Wage and hour lawsuits (e.g., those involving an employee’s claim that he or she was deprived of overtime pay) under the Fair Labor Standards Act (“FLSA”) pose unique challenges for employers. This is due in part to the fact that the FLSA entitles a prevailing plaintiff to the payment of his or her attorneys’ fees by the employer and, in some cases, an award of double damages.
Additionally, unlike most other types of labor and employment cases, actions involving the FLSA cannot be settled without the approval of a court or the supervision of the U.S. Department of Labor. In deciding whether to approve such a settlement, courts consider whether the terms of the parties’ agreement are the product of a “reasonable compromise” rather than “overreaching” by the employer.
One component of the “reasonable compromise” analysis has historically been whether the plaintiff’s attorneys’ fees were proportional to the amount of plaintiff’s recovery. Federal courts in the Second Circuit (including those in New York) usually capped the amount of plaintiff’s attorneys’ fees at one-third of plaintiff’s recovery. The practical effect of this was that, if plaintiff’s attorney spent significant time to recover a relatively small amount of damages, the amount of fees recoverable by plaintiff’s counsel would not fairly compensate the attorney for the work performed. This deterred plaintiffs’ attorneys from taking smaller cases, and left employers with less incentive to settle early.
On February 4, 2020, the U.S. Court of Appeals for the Second Circuit overruled the so-called “proportionality rule”. In Fisher v. SD Protection, Inc., ___ F.3d ___ (2d Cir. 2020), the District Court rejected a FLSA settlement which provided that the plaintiff was to receive $2,000 and his counsel was to receive $23,000. The District Court effectively rewrote the settlement so that plaintiff would receive $15,000 and his attorneys would receive the balance.

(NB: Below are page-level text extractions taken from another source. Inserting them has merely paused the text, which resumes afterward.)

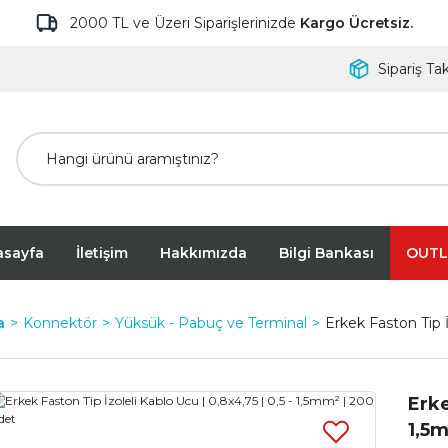
2000 TL ve Üzeri Siparişlerinizde
Kargo Ücretsiz.
Sipariş Tak
asayfa
İletişim
Hakkımızda
Bilgi Bankası
OUTL
a
Konnektör
Yüksük - Pabuç ve Terminal
Erkek Faston Tip İ
Erke
1,5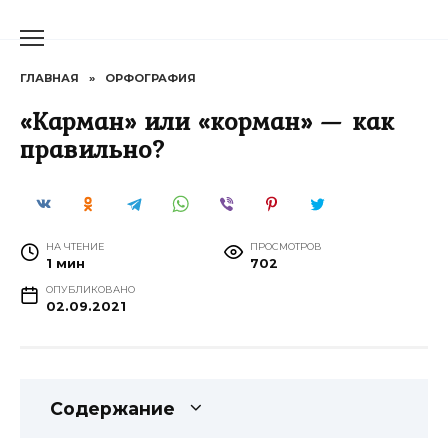
Перейти
к
содержанию
ГЛАВНАЯ
»
ОРФОГРАФИЯ
«Карман» или «корман» — как
правильно?
НА ЧТЕНИЕ
ПРОСМОТРОВ
1 мин
702
ОПУБЛИКОВАНО
02.09.2021
Содержание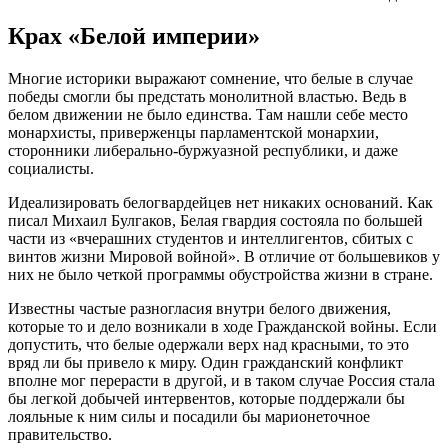
Крах «Белой империи»
Многие историки выражают сомнение, что белые в случае
победы смогли бы предстать монолитной властью. Ведь в
белом движении не было единства. Там нашли себе место
монархисты, приверженцы парламентской монархии,
сторонники либерально-буржуазной республики, и даже
социалисты.
Идеализировать белогвардейцев нет никаких оснований. Как
писал Михаил Булгаков, Белая гвардия состояла по большей
части из «вчерашних студентов и интеллигентов, сбитых с
винтов жизни Мировой войной». В отличие от большевиков у
них не было четкой программы обустройства жизни в стране.
Известны частые разногласия внутри белого движения,
которые то и дело возникали в ходе Гражданской войны. Если
допустить, что белые одержали верх над красными, то это
вряд ли бы привело к миру. Один гражданский конфликт
вполне мог перерасти в другой, и в таком случае Россия стала
бы легкой добычей интервентов, которые поддержали бы
лояльные к ним силы и посадили бы марионеточное
правительство.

The Second Circuit reversed, finding that the proportionality rule impeded the FLSA’s purpose of “ensur[ing] a fair day’s pay for a fair day’s work”, and had to be eliminated in order to “encourage members of the bar to provide legal services to those whose wage claims might otherwise be too small to justify the retention of able, legal counsel.”
The Second Circuit also held that District Courts are not at liberty to rewrite parties’ settlement agreements. If the Court finds the terms of a settlement unreasonable, it must reject the agreement and send it back to the parties for renegotiation or with a direction to proceed with the litigation. The Court may, however, make suggestions about what it would consider a reasonable amount of attorneys’ fees for plaintiff’s counsel.
The Second Circuit’s determination in Fisher fortifies the protections available to employees under the FLSA. However, employers must take heed of this increased exposure to liability, and consider whether an early settlement (at a stage when plaintiff’s attorneys have not spent significant time on the matter) would be more advantageous in the long-run as a matter of dollars and cents.